En effet, si les PAT sont une simple agora des acteurs de l’alimentation, sans partager une même culture, et notamment une culture des possibles alimentaires, les grandes logiques du XXème siècle perdurent. Chaque métier regarde les enjeux avec ses propres filtres issus des 30 glorieuses, qui ont forgé les séparations entre producteurs, distributeurs, cuisiniers, éducateurs, « consommateurs » … et amené les pratiques agricoles, économiques et les habitudes alimentaires que l’on connaît et que l’on voudrait changer. Pratiques et représentations certes très diversifiées, mais bourrées de clichés sur ce qui est possible, trop cher, pas bon, etc. dans l’esprit de chacun.e selon son positionnement et son histoire. Des clichés que des actions cloisonnées vers les uns ou les autres, ateliers sensoriels, rencontres de producteurs, formations des cuisiniers ne suffisent pas à dégoupiller.

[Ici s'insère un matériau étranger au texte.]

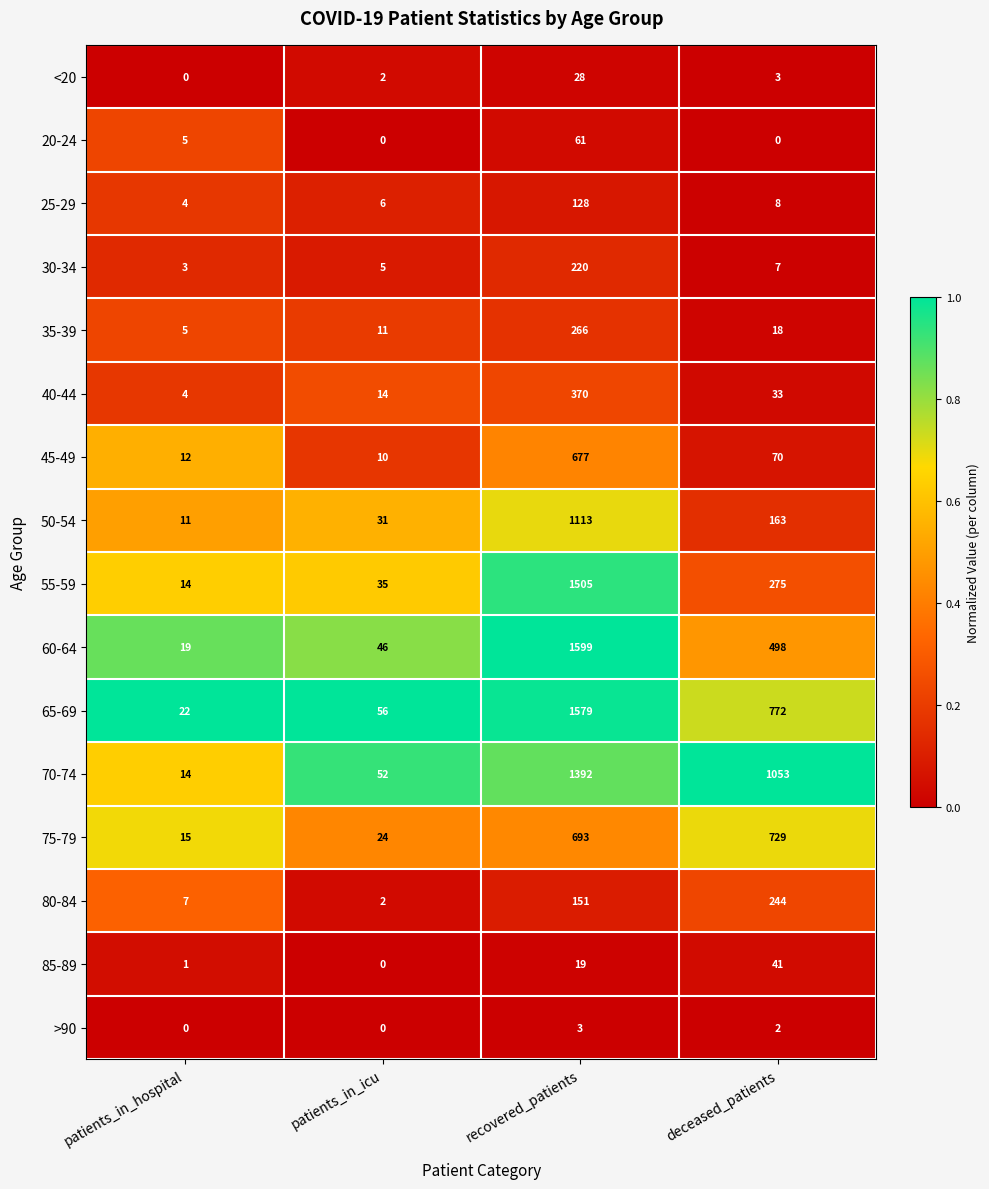

Which label corresponds to the largest value in the chart?

recovered_patients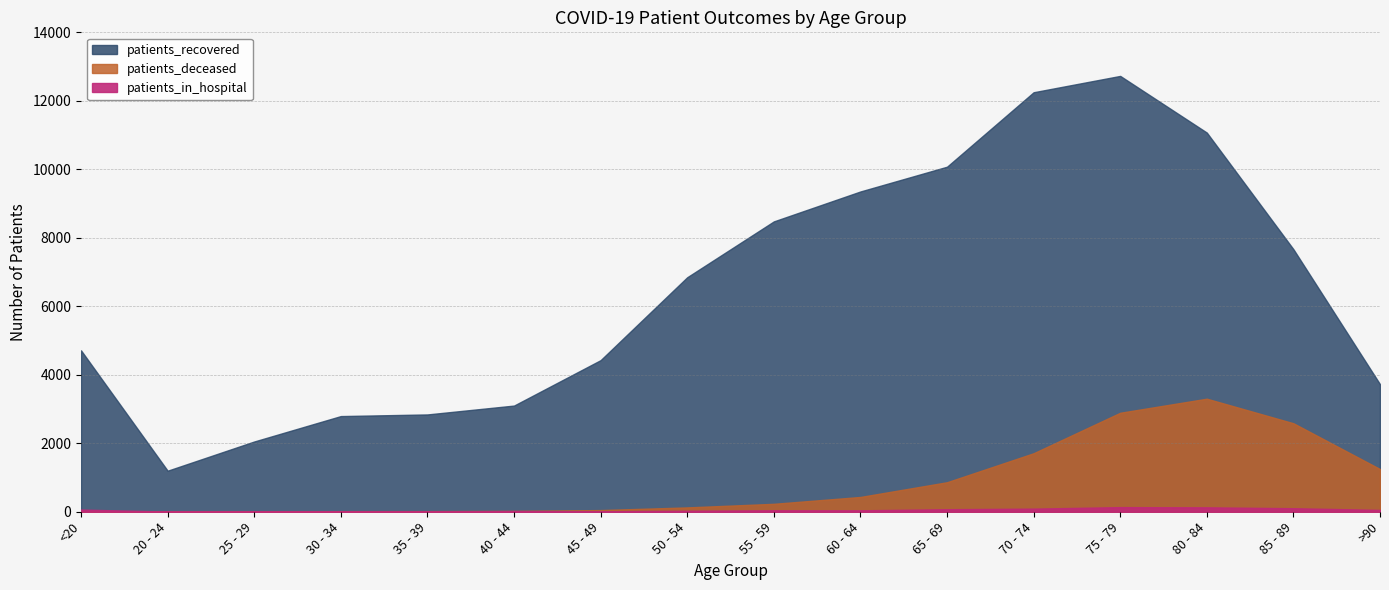

True or false: patients_recovered has more than 0 points higher than both neighbors.

True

Mais des temps « multi-acteurs » passés en commun à cuisiner, puis à déguster ensemble sont souvent décisifs. Décisifs pour créer la transversalité entre tous les acteurs interpellés d’abord comme des mangeurs. Avec une cuisine sans apparat, « comme à la maison », mais avec des expériences surprenantes. Avec par exemple des modes de préparation ou de cuisson, qui ne demandent pas de savoir-faire pointus ni de disponibilité importante, qui permettent des économies de produits stupéfiantes qu’il s’agisse de viande ou de végétaux, et que tout le monde trouve délicieux.
Il n’y a guère d’autre moyen de faire entrer puissamment dans les esprits de tous, d’un bout à l’autre d’un PAT, l’idée qu’un produit acheté à un juste prix à un producteur local ne fait pas nécessairement un plat cher. Que cuisiner plus frais et local n’est pas nécessairement chronophage ni ennuyeux avec des légumes d’hiver. Et que des produits si mal connus que les légumes secs, peuvent apporter « d’un bout à l’autre du PAT », des solutions utiles en agriculture, en environnement, en accessibilité, en santé, en éducation, en même temps que de permettre une variété de plats incroyablement faciles et gourmands… même pour des enfants! Toutes ces découvertes bousculent les certitudes tenaces des différents métiers de la chaîne alimentaire.
Recréer de la transversalité est le défi de l’alimentation durable et des PAT. Si elle ne s’égare pas dans les expressions gastronomiques déconnectées des exigences quotidiennes, la cuisine, ce moment où les comestibles deviennent mangeables, est le parfait trait d’union entre tous les acteurs de cette transversalité, des acteurs qui sont d’abord des mangeurs!